On a lighter note: No longer stiff! Red sky has British upper lips quivering ending mythical trait

by | Oct 17, 2017 | On a Lighter Note, Seradata News

Hurricane Ophelia and its remnant storm may have tragically killed three as it caused extensive damage in the Republic of Ireland, however, as it tracked northwards (as imaged by NOAA’s and NASA’s spacecraft) it caused relatively little damage to mainland Britain. That is not to say that the “glancing blow” had no effect on the British psyche. As it turned the sky an orangey red, it caused a general fearful quiver of the famous British stiff upper lip.

The hurricane had drawn up dust from Saharan desert of Africa and ash from the Iberian forest fire to turn the sky over the UK first to yellow and then to a more orangey red. Several reports on social media suggested a kind of panic had set in at the thought that the reddening sky might be a portent of the end of the world. As a result, several newspaper commentators mourned the lack of the nation’s legendary cheery stoicism and fighting spirit that was so famously on display during two World Wars.

Of course, orangey-red skies don’t traditionally mean doom and apocalypse…just that a bit of good or bad weather might be on the way – red sky at night, shepherds’ delight, red sky in the morning, sailors’ are warning, and all that. Of course, a red sky at night could also mean that a city was on fire, as they found during the Great Fire of London in 1666 as well as during the Luftwaffe’s Blitz in 1940-41. A very stiff upper lip was needed then.

It does not help that many disaster movies use a reddening of the sky as a sign of imminent disaster. For example, a sepia-tone film colour change device was employed as a thermally induced “end of the world” message at the end of the classic British black-and-white disaster movie The Day the Earth Caught Fire (1960). Its plot had the Earth’s orbit and axis carelessly moved by two polar nuclear test explosions.

British MP John Redwood is seen on BBC TV, looking a bit fretful himself, in front of the scaffolding around clock tower holding Big Ben – and a very nasty looking orange sky. Courtesy: BBC

Nevertheless, Hurricane Ophelia has shown that the much-portrayed, imperturbable “keep a stiff upper lip” of the Brits does not really hold up in times of adversity any more…well at least not for this fretful flapper of a British correspondent, who is nothing like the “cool under fire” astronaut Neil Armstrong. Your correspondent actually holds more to the bastardised quote from Rudyard Kipling’s poem If which goes:

“If you can keep your head when all about you are losing theirs, then…you just don’t understand the seriousness of the situation.”

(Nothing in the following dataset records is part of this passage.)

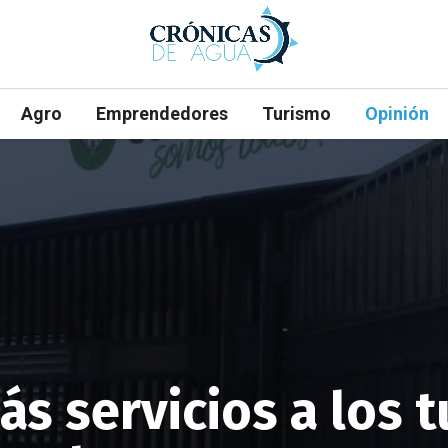
Agro
Emprendedores
Turismo
Opinión
s servicios a los 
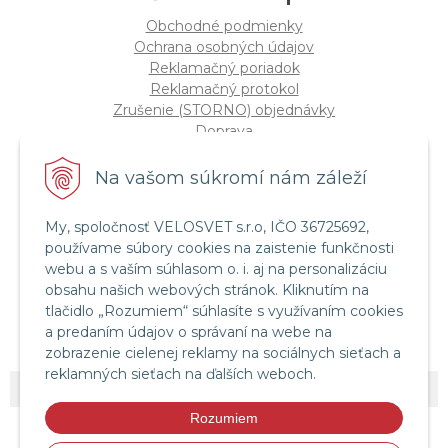
Obchodné podmienky
Ochrana osobných údajov
Reklamačný poriadok
Reklamačný protokol
Zrušenie (STORNO) objednávky
Doprava
Možnosti platby
Štatút súťaže "Vianoce 2025"
Na vašom súkromí nám záleží
My, spoločnosť VELOSVET s.r.o, IČO 36725692,
Servis a služby
používame súbory cookies na zaistenie funkčnosti
Servis bicyklov a elektrobicyklov
webu a s vaším súhlasom o. i. aj na personalizáciu
Retül Bike Fit
obsahu našich webových stránok. Kliknutím na
Instagram Velosvet
tlačidlo „Rozumiem“ súhlasíte s využívaním cookies
Facebook Velosvet
a predaním údajov o správaní na webe na
zobrazenie cielenej reklamy na sociálnych sieťach a
reklamných sieťach na ďalších weboch.
© 2026 Velosvet •
NextShop
&
e-shop Pohoda Connector
by
NextCom s.r.o.
Rozumiem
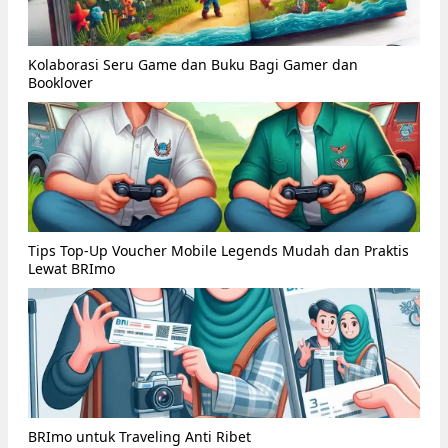
Kolaborasi Seru Game dan Buku Bagi Gamer dan
Booklover
Tips Top-Up Voucher Mobile Legends Mudah dan Praktis
Lewat BRImo
BRImo untuk Traveling Anti Ribet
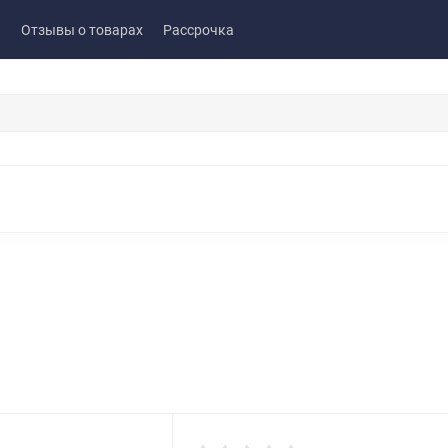
ы
Отзывы о товарах
Рассрочка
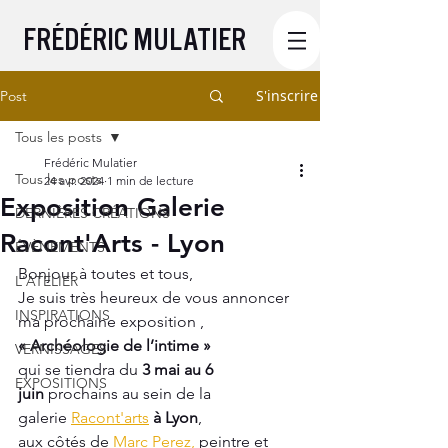
FRÉDÉRIC MULATIER
S'inscrire
Post
Tous les posts
Frédéric Mulatier
Tous les posts
24 avr. 2024
1 min de lecture
Exposition Galerie
DERNIÈRES CRÉATIONS
Racont'Arts - Lyon
ÉVÈNEMENTS
Bonjour à toutes et tous,
L'ATELIER
Je suis très heureux de vous annoncer 
INSPIRATIONS
ma prochaine exposition ,
« Archéologie de l’intime »
VERNISSAGES
qui se tiendra du 
3 mai au 6 
EXPOSITIONS
juin
 prochains au sein de la 
galerie 
Racont'arts
 à Lyon
,
aux côtés de 
Marc Perez,
 peintre et 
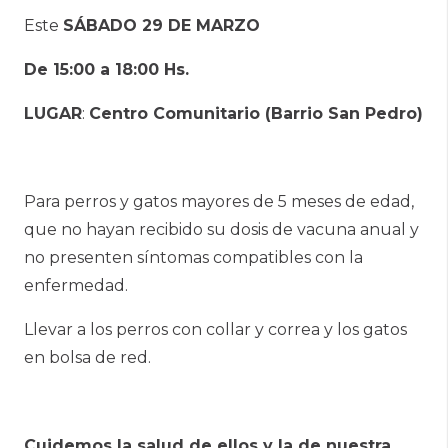
Este
SÁBADO 29 DE MARZO
De 15:00 a 18:00 Hs.
LUGAR
:
Centro Comunitario (Barrio San Pedro)
Para perros y gatos mayores de 5 meses de edad,
que no hayan recibido su dosis de vacuna anual y
no presenten síntomas compatibles con la
enfermedad.
Llevar a los perros con collar y correa y los gatos
en bolsa de red.
Cuidemos la salud de ellos y la de nuestra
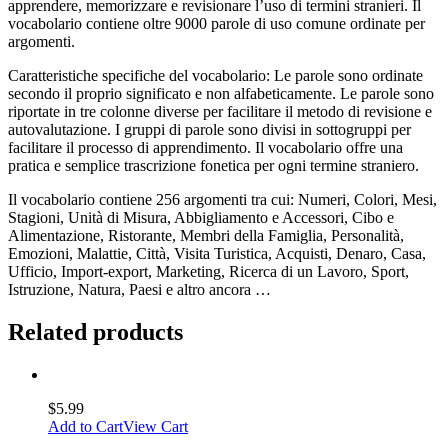
apprendere, memorizzare e revisionare l’uso di termini stranieri. Il
vocabolario contiene oltre 9000 parole di uso comune ordinate per
argomenti.
Caratteristiche specifiche del vocabolario: Le parole sono ordinate
secondo il proprio significato e non alfabeticamente. Le parole sono
riportate in tre colonne diverse per facilitare il metodo di revisione e
autovalutazione. I gruppi di parole sono divisi in sottogruppi per
facilitare il processo di apprendimento. Il vocabolario offre una
pratica e semplice trascrizione fonetica per ogni termine straniero.
Il vocabolario contiene 256 argomenti tra cui: Numeri, Colori, Mesi,
Stagioni, Unità di Misura, Abbigliamento e Accessori, Cibo e
Alimentazione, Ristorante, Membri della Famiglia, Personalità,
Emozioni, Malattie, Città, Visita Turistica, Acquisti, Denaro, Casa,
Ufficio, Import-export, Marketing, Ricerca di un Lavoro, Sport,
Istruzione, Natura, Paesi e altro ancora …
Related products
$
5.99
Add to Cart
View Cart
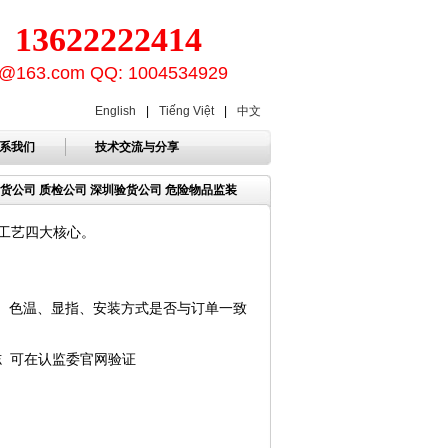
3622222414
ion@163.com QQ: 1004534929
English
|
Tiếng Việt
|
中文
系我们
技术交流与分享
验货公司 质检公司 深圳验货公司 危险物品监装
工艺四大核心。
、色温、显指、安装方式是否与订单一致
志 可在认监委官网验证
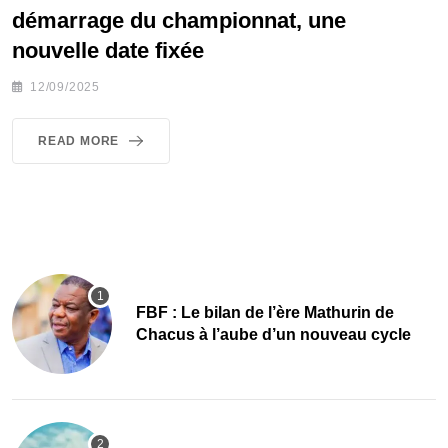
démarrage du championnat, une
nouvelle date fixée
12/09/2025
READ MORE
FBF : Le bilan de l’ère Mathurin de
Chacus à l’aube d’un nouveau cycle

Mind you, having decried the British stiff upper lip as a myth, there is always a bit of truth about some national character traits that can, and should, be made fun of.

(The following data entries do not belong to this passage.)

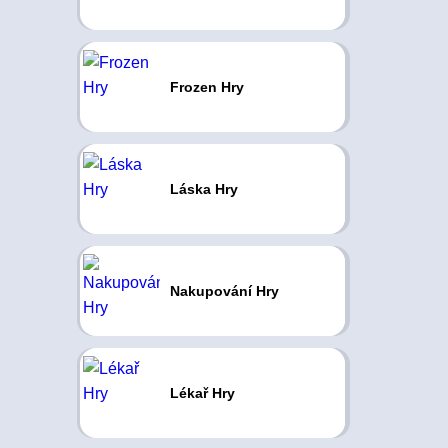
Frozen Hry
Láska Hry
Nakupování Hry
Lékař Hry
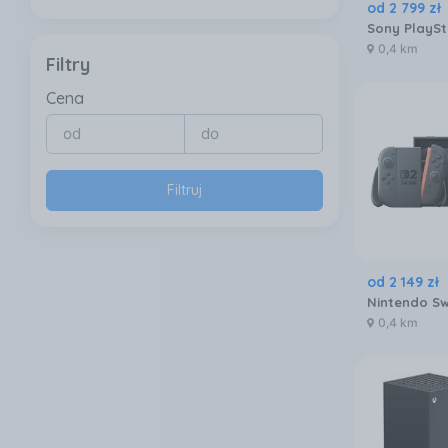
od
2 799
zł
0,4 km
Filtry
Cena
Filtruj
od
2 149
zł
0,4 km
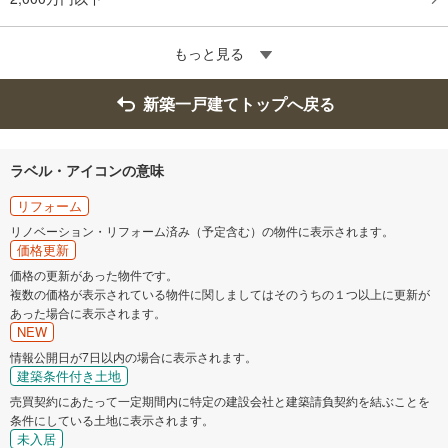
もっと見る
新築一戸建てトップへ戻る
ラベル・アイコンの意味
リフォーム
リノベーション・リフォーム済み（予定含む）の物件に表示されます。
価格更新
価格の更新があった物件です。
複数の価格が表示されている物件に関しましてはそのうちの１つ以上に更新が
あった場合に表示されます。
NEW
情報公開日が7日以内の場合に表示されます。
建築条件付き土地
売買契約にあたって一定期間内に特定の建設会社と建築請負契約を結ぶことを
条件にしている土地に表示されます。
未入居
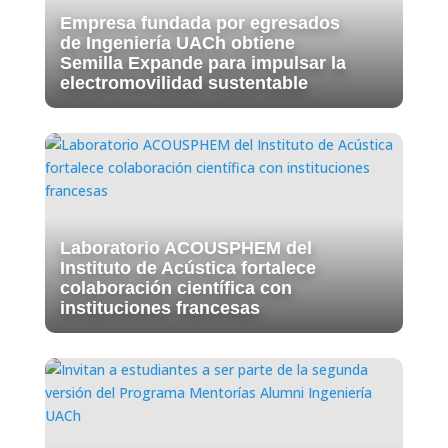
Empresa fundada por egresados
de Ingeniería UACh obtiene
Semilla Expande para impulsar la
electromovilidad sustentable
Laboratorio ACOUSPHEM del
Instituto de Acústica fortalece
colaboración científica con
instituciones francesas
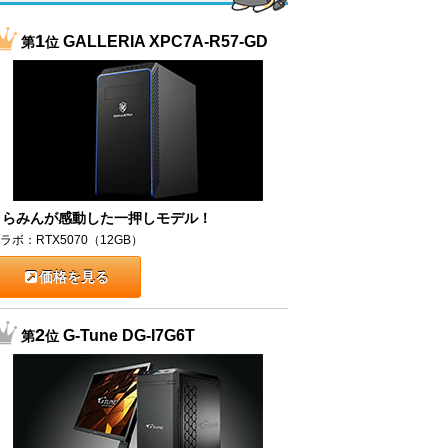
1
GALLERIA XPC7A-R57-GD
第
位
うらみんが感動した一押しモデル！
ラボ：RTX5070（12GB）
価格を見る
2
G-Tune DG-I7G6T
第
位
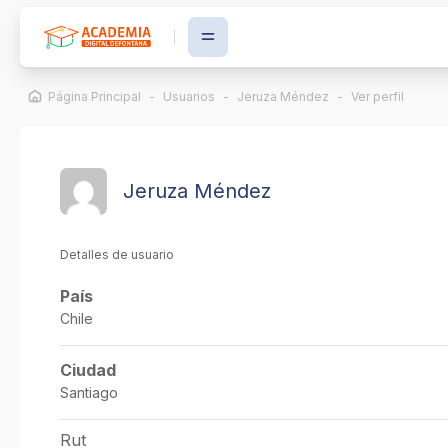
Salta al contenido principal
Página Principal
Usuarios
Jeruza Méndez
Ver perfil
Jeruza Méndez
Detalles de usuario
País
Chile
Ciudad
Santiago
Rut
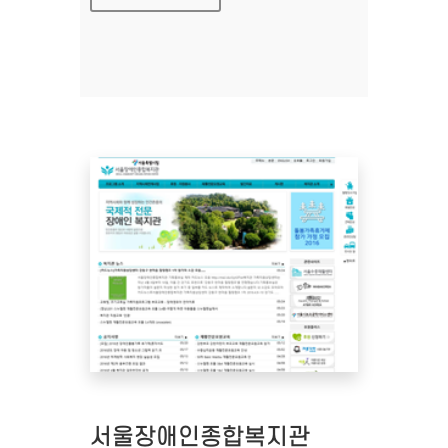
서울장애인종합복지관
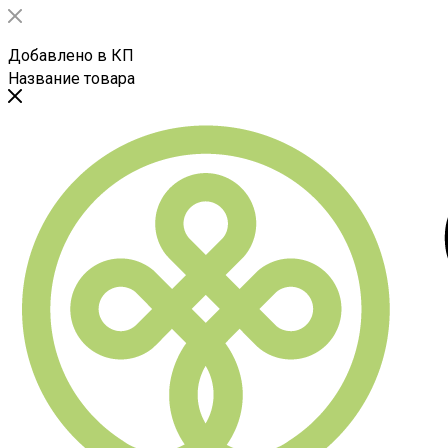
Добавлено в КП
Название товара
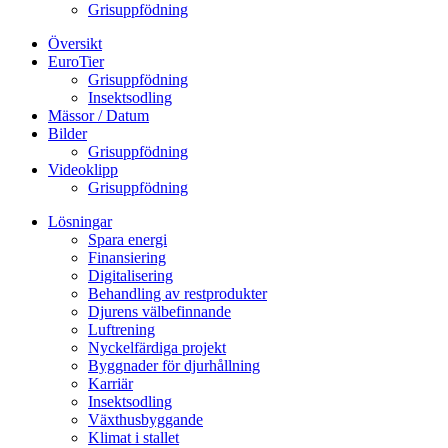
Grisuppfödning
Översikt
EuroTier
Grisuppfödning
Insektsodling
Mässor / Datum
Bilder
Grisuppfödning
Videoklipp
Grisuppfödning
Lösningar
Spara energi
Finansiering
Digitalisering
Behandling av restprodukter
Djurens välbefinnande
Luftrening
Nyckelfärdiga projekt
Byggnader för djurhållning
Karriär
Insektsodling
Växthusbyggande
Klimat i stallet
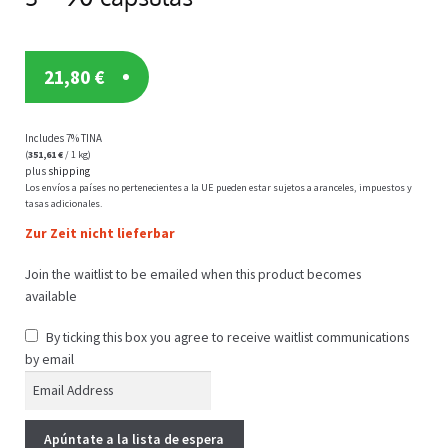
21,80
€
Includes 7% TINA
(
351,61
€
/ 1 kg)
plus
shipping
Los envíos a países no pertenecientes a la UE pueden estar sujetos a aranceles, impuestos y
tasas adicionales.
Zur Zeit nicht lieferbar
Join the waitlist to be emailed when this product becomes
available
By ticking this box you agree to receive waitlist communications
by email
E
n
t
Apúntate a la lista de espera
e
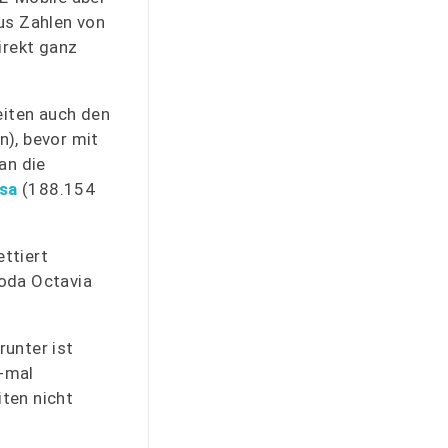
aus Zahlen von
irekt ganz
eiten auch den
n), bevor mit
an die
sa
(188.154
ttiert
koda Octavia
runter ist
7-mal
ten nicht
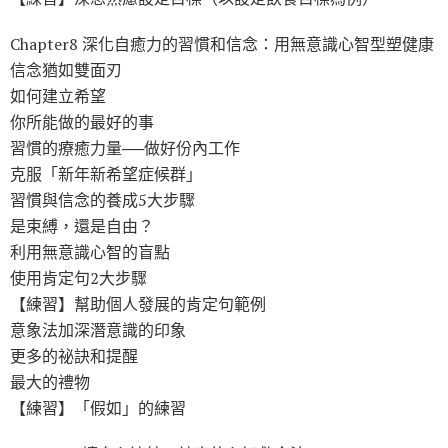
Chapter8 深化自癒力的習慣和信念：用無意識心智型塑健康
信念猶如雙面刃
如何建立希望
你所能做的最好的事
習慣的療癒力量──做好份內工作
克服「新年新希望症候群」
習慣與信念的養成5大步驟
是束縛，還是自由？
利用無意識心智的盲點
使用肯定句2大步驟
【練習】幫助個人發展的肯定句範例
意象法加深潛意識的印象
更多的祕訣和提醒
最大的禮物
【練習】「假如」的練習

The comedy film Carry on up the Khyber (1967) made fun of the phlegmatic British stereotype. As his insurgent forces attack a British fort, while the incumbents nonchalantly (and amusingly) hold a dinner party, Kenneth Williams’ Khazi of Kalabar character famously declares: “I spit on their British phlegm!”

And as we make fun of ourselves, we also take our turn to make fun of other nations – within the bounds of good taste and non-racism, of course.

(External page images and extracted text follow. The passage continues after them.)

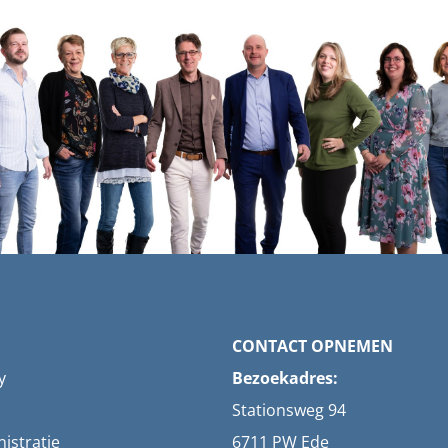
CONTACT OPNEMEN
y
Bezoekadres:
Stationsweg 94
istratie
6711 PW Ede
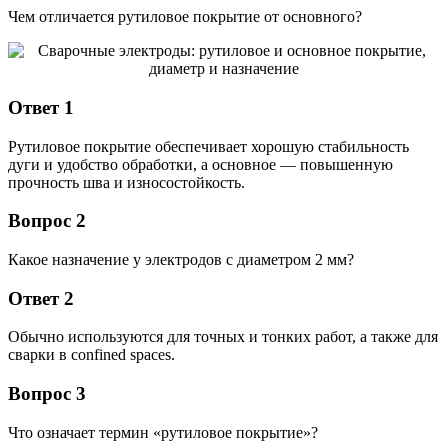
Чем отличается рутиловое покрытие от основного?
Ответ 1
Рутиловое покрытие обеспечивает хорошую стабильность
дуги и удобство обработки, а основное — повышенную
прочность шва и износостойкость.
Вопрос 2
Какое назначение у электродов с диаметром 2 мм?
Ответ 2
Обычно используются для точных и тонких работ, а также для
сварки в confined spaces.
Вопрос 3
Что означает термин «рутиловое покрытие»?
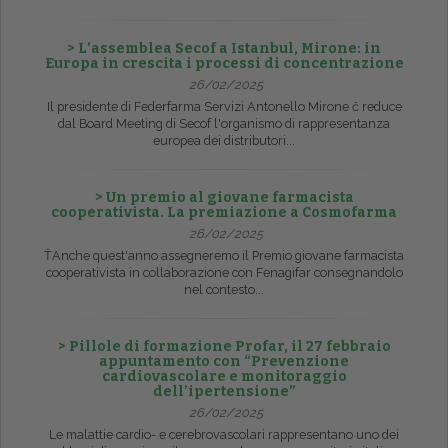
> L’assemblea Secof a Istanbul, Mirone: in
Europa in crescita i processi di concentrazione
26/02/2025
Il presidente di Federfarma Servizi Antonello Mirone č reduce
dal Board Meeting di Secof l'organismo di rappresentanza
europea dei distributori...
> Un premio al giovane farmacista
cooperativista. La premiazione a Cosmofarma
26/02/2025
ŤAnche quest'anno assegneremo il Premio giovane farmacista
cooperativista in collaborazione con Fenagifar consegnandolo
nel contesto...
> Pillole di formazione Profar, il 27 febbraio
appuntamento con “Prevenzione
cardiovascolare e monitoraggio
dell’ipertensione”
26/02/2025
Le malattie cardio- e cerebrovascolari rappresentano uno dei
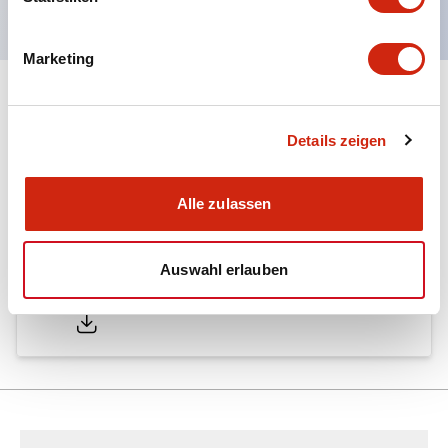
Marketing
Dokumente und Dateien
Details zeigen
Kataloge & Broschüren
Alle zulassen
Auswahl erlauben
LW Catalog
01/09/2025
.PDF
731.97KB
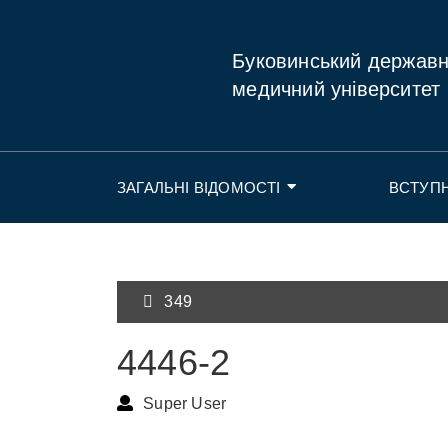
Буковинський держав
медичний університет
ЗАГАЛЬНІ ВІДОМОСТІ
ВСТУП
349
4446-2
Super User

As the early 19th Century master of the romantic novel, Jane Austen, wrote into the speech of the father in Pride and Prejudice: “For what do we live, but to make sport for our neighbours, and laugh at them in our turn?”

However, if you give it out, you have to be able take it!  Presidents Trump, Putin and Kim Jong-un please take note.

Just to show that we Brits (English, Scottish, Welsh, Northern Irish et al) can take it on the chin (or chins in your correspondent’s case), here are some amusing examples on the internet of fun being made of the British nature.

One space-related sketch turns the script of a Star Trek TV episode into “Cockney Star Trek” – see here – although subtitles are probably needed for non-Londoners if they are going to have a giraffe (laugh).

Even better is the US Family Guy cartoon pretending to be British with all those staples of British character: overly polite upmarket types, along with salt-of-the-Earth ruffian cockneys – and all sporting our famously bad teeth. The best bit is the scene in which the crowd calls our beloved future King, His Royal Highness Prince Charles, a…well, a very naughty word indeed!  They really shouldn’t make fun of his hobbies like that. You have to see it here.

…Oh, by the way, bang goes the knighthood for this British writer!  And to make his now quivering upper lip just a little bit stiffer all he needs now is a lip version of Viagra.